At 9 p.m., three minutes after Ross received her final phone call of the night from Coleman and about 15 minutes before Stacey Schoeck left her parents house, Ross sent a text message to Stacey Schoeck that read: “Don’t forget I’m coming in late tomorrow, forgot to remind you. Happy Valentine’s day,” according to the detective’s affidavit.
Tripp noted in the affidavit that of the 19,000 phone contacts made by Coleman between Jan. 1 and March 15, only one came from the tower near the crime scene, and only one came from the tower in Flowery Branch. Both were on the night of the murder.
Detectives learned from Stacey Schoeck’s grandparents that she had their car, a 2009 Chevrolet Impala, for several weeks prior to the murder and had tried to sell it. Investigators later determined Lynitra Ross had the car in the days before and after the murder, Tripp said in the affidavit.
The car was later purchased by a relative of the man with whom Stacey Schoeck had an affair, according to investigators. When investigators located the Impala, it had Goodyear Integrity tires that matched the tire impressions left at the murder scene.
Subpoenas of e-mails and bank records revealed that Stacey Schoeck had $10,000 transferred to Ross in two payments prior to the killing. Ross then wrote several personal checks made out to cash totaling $11,032, according to the affidavit.
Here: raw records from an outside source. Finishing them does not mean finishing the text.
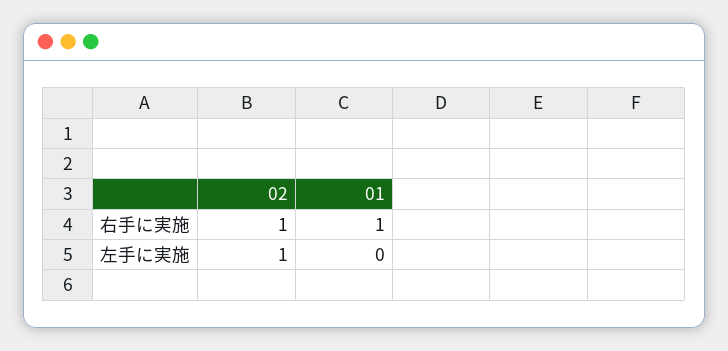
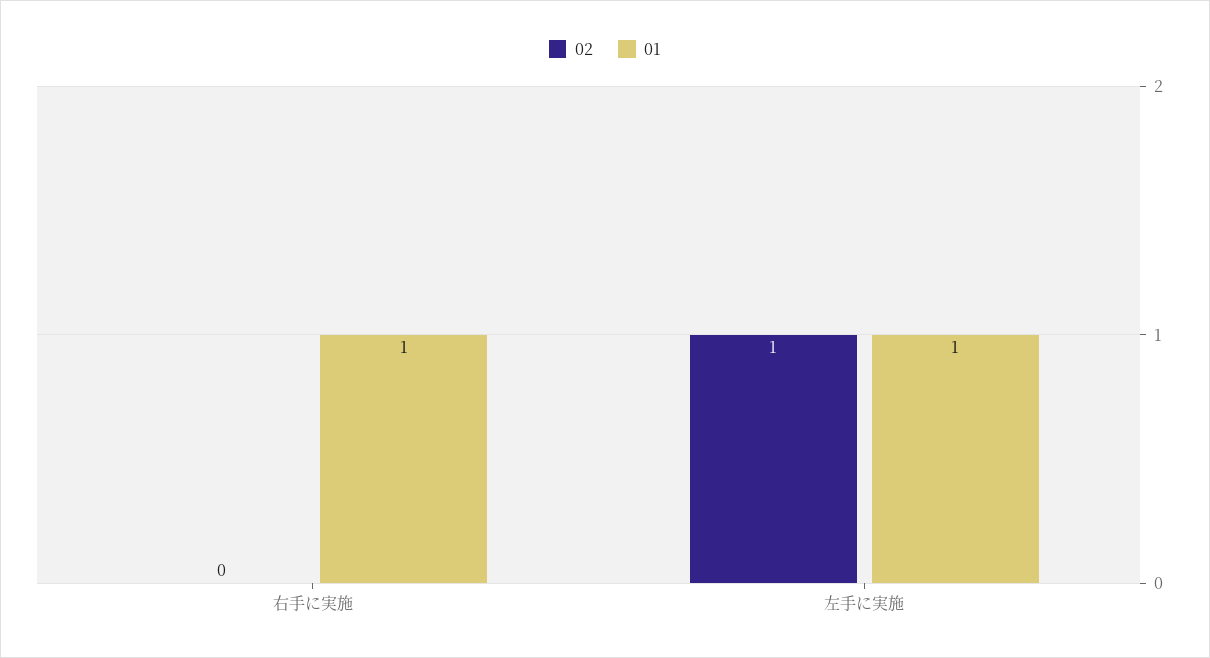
  {
    "02": {
-     "右手に実施": 1,
+     "右手に実施": 0,
      "左手に実施": 1
    },
    "01": {
      "右手に実施": 1,
-     "左手に実施": 0
+     "左手に実施": 1
    }
  }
The affidavit noted that there were pending life insurance policies on Richard Schoeck totalling $560,000, including one policy that was obtained in November but which would not become effective until Feb 1, two weeks before the murder.
During a May 25 search at Stacey Schoeck’s Snellville home, investigators seized computers and other electronic equipment, financial documents and a diary, court documents show.
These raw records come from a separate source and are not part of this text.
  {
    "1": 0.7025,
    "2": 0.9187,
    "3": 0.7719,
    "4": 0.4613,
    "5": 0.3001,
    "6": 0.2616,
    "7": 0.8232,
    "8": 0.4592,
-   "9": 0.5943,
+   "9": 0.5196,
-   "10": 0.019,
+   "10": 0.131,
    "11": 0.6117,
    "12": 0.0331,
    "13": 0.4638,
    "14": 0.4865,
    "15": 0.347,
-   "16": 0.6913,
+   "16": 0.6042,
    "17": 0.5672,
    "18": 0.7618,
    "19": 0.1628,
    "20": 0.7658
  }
At a search of Coleman’s home, detectives seized a cell phone, bank card, various papers and pill bottles containing prescription painkillers.
At Ross’ home, investigators seized three dozen 9 mm bullets stored in a wicker basket and shoe box and a pawn shop receipt for a 9 mm pistol.
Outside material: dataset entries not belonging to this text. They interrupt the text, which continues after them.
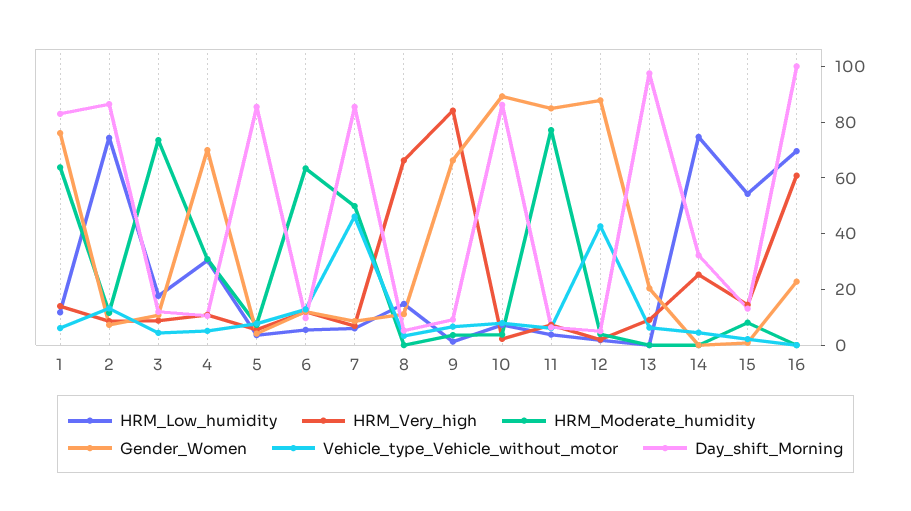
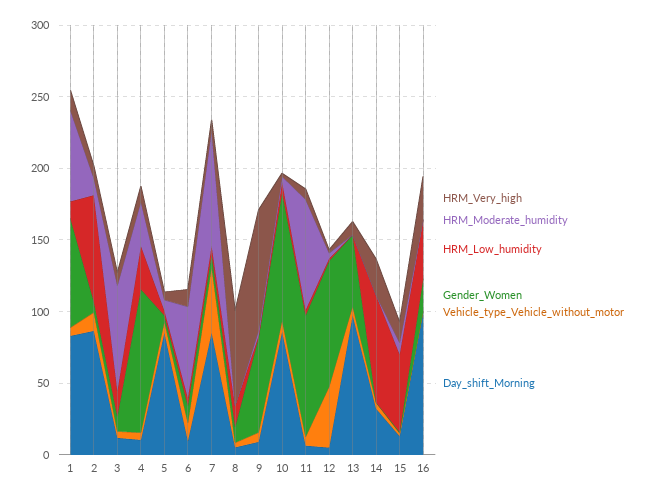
  {
    "HRM_Low_humidity": {
      "1": 10,
      "2": 75,
      "3": 20,
      "4": 30,
      "5": 5,
      "6": 5,
      "7": 5,
      "8": 15,
      "9": 0,
      "10": 5,
      "11": 5,
      "12": 0,
      "13": 0,
      "14": 75,
      "15": 55,
-     "16": 70
+     "16": 40
    },
    "HRM_Very_high": {
      "1": 15,
      "2": 10,
      "3": 10,
      "4": 10,
      "5": 5,
      "6": 10,
      "7": 5,
      "8": 65,
      "9": 85,
      "10": 0,
      "11": 5,
      "12": 0,
      "13": 10,
      "14": 25,
      "15": 15,
-     "16": 60
+     "16": 30
    },
    "HRM_Moderate_humidity": {
      "1": 65,
      "2": 10,
      "3": 75,
      "4": 30,
      "5": 5,
      "6": 65,
-     "7": 50,
+     "7": 80,
      "8": 0,
      "9": 5,
      "10": 5,
      "11": 75,
      "12": 5,
      "13": 0,
      "14": 0,
      "15": 10,
      "16": 0
    },
    "Gender_Women": {
      "1": 75,
      "2": 5,
      "3": 10,
-     "4": 70,
+     "4": 100,
      "5": 5,
      "6": 10,
      "7": 10,
      "8": 10,
      "9": 65,
      "10": 90,
      "11": 85,
      "12": 90,
-     "13": 20,
+     "13": 50,
      "14": 0,
      "15": 0,
      "16": 25
    },
    "Vehicle_type_Vehicle_without_motor": {
      "1": 5,
      "2": 15,
      "3": 5,
      "4": 5,
      "5": 10,
      "6": 15,
      "7": 45,
      "8": 5,
      "9": 5,
      "10": 10,
      "11": 5,
      "12": 45,
      "13": 5,
      "14": 5,
      "15": 0,
      "16": 0
    },
    "Day_shift_Morning": {
      "1": 85,
      "2": 85,
      "3": 10,
      "4": 10,
      "5": 85,
      "6": 10,
      "7": 85,
      "8": 5,
      "9": 10,
      "10": 85,
      "11": 5,
      "12": 5,
      "13": 100,
      "14": 30,
      "15": 15,
      "16": 100
    }
  }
Coleman’s attorney, L. David Wolfe, said Tuesday that he had not seen the search warrant application affidavit and had limited information on the case against his client. Once a grand jury indicted Coleman, he was no longer entitled to have a court hearing on whether there was probable cause for the arrest.
“I would like to have had the hearing to determine what exactly the evidence was that the state says implicates Mr. Coleman,” Wolfe said.
Wolfe said once an arraignment date is set in superior court, “I am confident I’ll have a better understanding of what path the district attorney intends to take, and whether they are going to file a notice of aggravation in punishment.”
District Attorney Lee Darragh has the option of seeking life without parole or the death penalty in the case.
The attorneys for Schoeck and Ross did not immediately return phone messages left by The Times seeking comment Tuesday.
All three suspects remain jailed without bond.